«—Rien: rien, madame,» dit Victor en riant, «je suis fâché de vous avoir effrayée,... mais je m'endormais comme vous, et j'ai manqué de disparaître sous la table... Il me semble que pour dormir nous serons tous mieux dans notre lit... Allons, viens-tu, Dufour?... est-ce que tu n'as pas encore fini de souper?...—Tu es bien pressé, tu ne me laisses pas le temps de manger à mon aise...—A ton aise, mon cher, reste à table si tu veux; moi, je vais prendre du repos. M. Grandpierre, veuillez me faire indiquer notre chambre.»

Victor se lève, Dufour en fait autant en murmurant. Madeleine s'est empressée d'allumer une autre lampe; elle se dispose à conduire les voyageurs, mais Grandpierre l'arrête et lui prend la lumière des mains en disant: «Reste,... je veux moi-même avoir l'honneur de conduire ces messieurs.»

La jeune fille obéit; pourtant elle semble ne le faire qu'à regret. Dufour en fait la remarque, et pousse un profond soupir en suivant son ami.

«Bonne nuit, messieurs,» dit Jacques en saluant les voyageurs avec un air moqueur; «je n'aurai peut-être pas l'honneur de vous revoir,... mais je pense que demain vous n'aurez plus besoin de moi pour trouver le chemin de Bréville!—Je l'espère,» dit Victor. Dufour ne répond rien; il jette encore un regard sur Madeleine. La petite a en ce moment les yeux attachés sur lui et sur Victor avec une expression indéfinissable. Les deux amis suivent leur hôte qui monte l'escalier, et la jeune fille les accompagne des yeux tant qu'elle peut les voir.
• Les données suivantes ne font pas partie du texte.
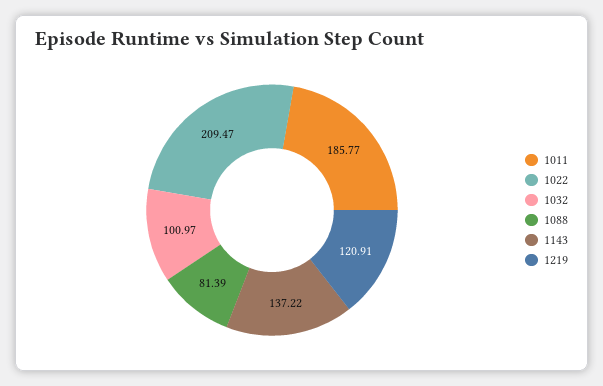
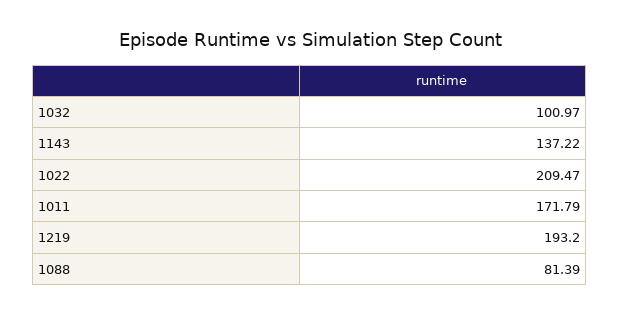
  {
-   "1011": 185.77,
+   "1011": 171.79,
    "1022": 209.47,
    "1032": 100.97,
    "1088": 81.39,
    "1143": 137.22,
-   "1219": 120.91
+   "1219": 193.2
  }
Maître Grandpierre marche le premier dans un petit couloir étroit qui aboutit à un autre escalier, lequel donne sur une espèce de palier; là, le maître de la maison entre dans un corridor en disant: «Par ici, messieurs.

»—Où diable va-t-il donc nous reléguer? dit Dufour; cette maison est bien grande pour un cabaret... Comme ce plancher craque sous nos pieds;.... il semble que l'on marche sur des trappes...»

Grandpierre s'arrête, ouvre une porte, et fait entrer les voyageurs dans une chambre assez vaste où l'on a dressé deux lits.

«Voilà votre chambre, messieurs; j'espère qu'ici vous dormirez sans vous éveiller.

»—C'est bien ce que je compte faire, dit Victor.

»—Moi, j'ai le sommeil très-léger, dit Dufour, et je m'éveille à chaque instant dans la nuit;... mais j'ai un livre dans ma poche et je pourrai m'amuser à lire.